[[ DATA RECORDS, beginning ]]

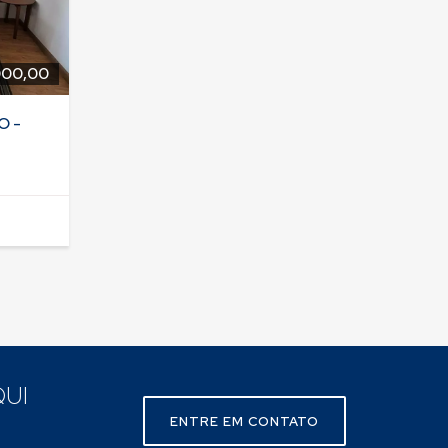
000,00
O -
UI
ENTRE EM CONTATO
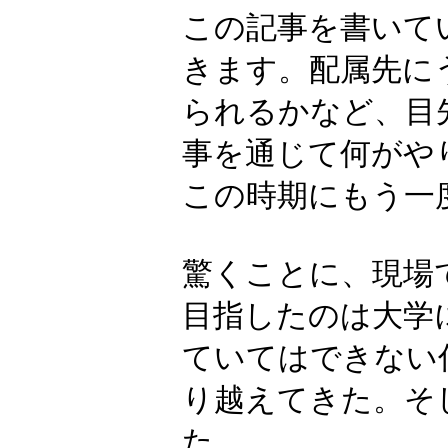
この記事を書いて
きます。配属先に
られるかなど、目
事を通じて何がや
この時期にもう一
驚くことに、現場
目指したのは大学
ていてはできない
り越えてきた。そ
た。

[[ DATA RECORDS, end ]]

DIRECTIVE: Transcribe each entry above character for character, omitting pictures.

SOLVED PROBLEM:
000,00
O -
UI
ENTRE EM CONTATO
この記事を書いて
きます。配属先に
られるかなど、目
事を通じて何がや
この時期にもう一
驚くことに、現場
目指したのは大学
ていてはできない
り越えてきた。そ
た。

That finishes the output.